Until now, negative equity has denied underwater borrowers the opportunity to refinance. On August 6, the FHA announced a program — the FHA Short Refinance option — that’s designed to help these borrowers refinance. However, many critics (including us) feel as though the FHA’s strategy will cause the program to fall well short of the lofty goals it set out.
Why? The main reason is due to the fact that lenders are required to reduce a borrower’s principal by at least 10% right off the bat.
Apparently the fear of another failed housing preservation program has reached the White House. Reports earlier this month suggested that officials were going to meet today to discuss the FHA’s Short Refinance plan so they can avoid the same trappings that have crippled the effectiveness of other similar programs, such as HAMP and HARP.

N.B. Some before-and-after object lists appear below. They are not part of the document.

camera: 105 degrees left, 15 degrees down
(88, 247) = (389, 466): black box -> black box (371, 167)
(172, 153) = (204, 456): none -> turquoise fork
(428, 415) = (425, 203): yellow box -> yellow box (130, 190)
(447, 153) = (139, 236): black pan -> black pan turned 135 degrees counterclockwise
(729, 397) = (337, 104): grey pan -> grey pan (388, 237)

According to an article this week in the Reno Gazette-Journal, most of the country’s largest mortgage lenders haven’t yet shown much of an interest in the FHA’s plan:
Among the area’s major servicers, Wells Fargo and CitiMortgage said they still are navigating the new program and have yet to decide whether they will participate.
JP Morgan Chase said it will not be participating in programs that fall outside of the Treasury Department’s Home Affordable Modification Program, HAMP.

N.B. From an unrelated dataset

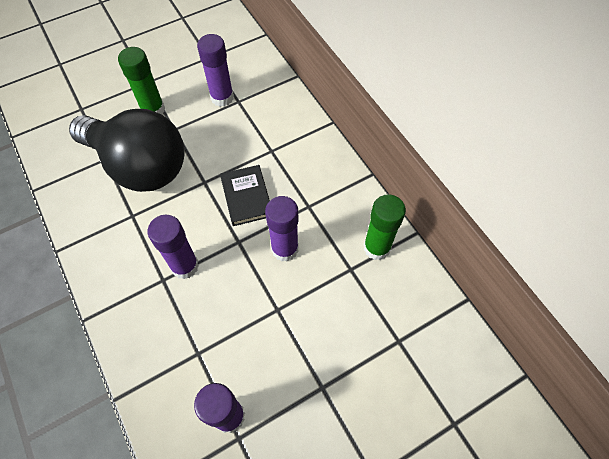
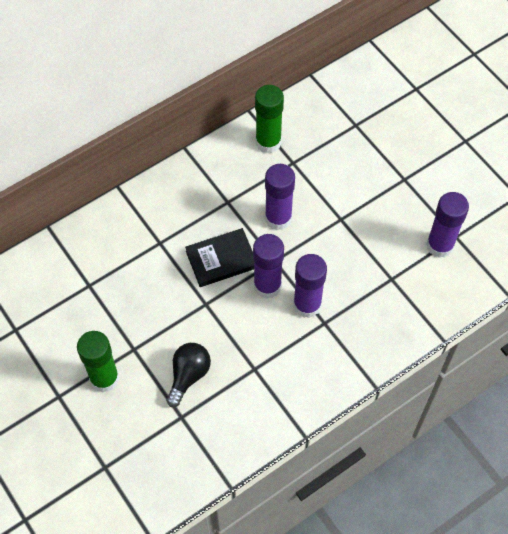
camera: 95 degrees left, 0 degrees up
(139, 166) = (188, 375): black light bulb -> black light bulb, size x0.42
(222, 97) = (83, 303): purple glue stick -> purple glue stick (267, 286)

Bank of America could not be reached for comment, despite repeated attempts.
In addition to the lack of interest being shown by lenders, some experts are saying that some borrowers are a) showing very little interest at the moment; and b) flat out won’t qualify:
The government is estimating anywhere from 500,000 to 1.5 million homeowners could be helped by the new program. Analysts at Barclays Capital estimated last month that the refinancing program would only aid between 200,000 and 300,000 homeowners.

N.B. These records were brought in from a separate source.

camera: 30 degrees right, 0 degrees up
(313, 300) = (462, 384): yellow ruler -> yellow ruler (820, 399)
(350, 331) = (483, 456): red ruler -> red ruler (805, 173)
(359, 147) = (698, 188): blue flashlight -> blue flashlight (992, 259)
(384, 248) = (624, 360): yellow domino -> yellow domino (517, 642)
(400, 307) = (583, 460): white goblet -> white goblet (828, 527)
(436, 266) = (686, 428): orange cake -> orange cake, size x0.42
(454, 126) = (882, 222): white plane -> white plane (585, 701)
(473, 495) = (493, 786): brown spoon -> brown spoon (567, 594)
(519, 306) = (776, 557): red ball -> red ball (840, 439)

It stands to reason that this information has reached those in Washington and that’s likely why officials are planning to meet to discuss if this program is really the optimal solution to help the nation’s overwhelming number of underwater borrowers.
HSH has devised our own plan to help underwater borrowers. Unlike the FHA’s program, it doesn’t penalize lenders, and any cost that accrues to the government may lessen over time. Our plan is designed for homeowners like Sara Timmons who want to stay in their home for the long haul, and merely want the opportunity to take advantage of this low-rate environment:
“We don’t want to move out of our home,” [Timmons] said. “We bought a home to live in, not to invest in. But it’s hard to enjoy that when you’re always stressing about the money you’re putting into it.”
“I’m not trying to get something for nothing,” she said. “We just want something to give us a little bit of relief right now so we don’t feel like we’re struggling all the time … refinancing would be amazing.”
It’s likely going to be a while before we have another update on how the FHA Short Refinance plan is fairing. Hopefully, we’ll have an update for you sooner if officials meet today to discuss any change in the strategy for helping the nation’s underwater borrowers.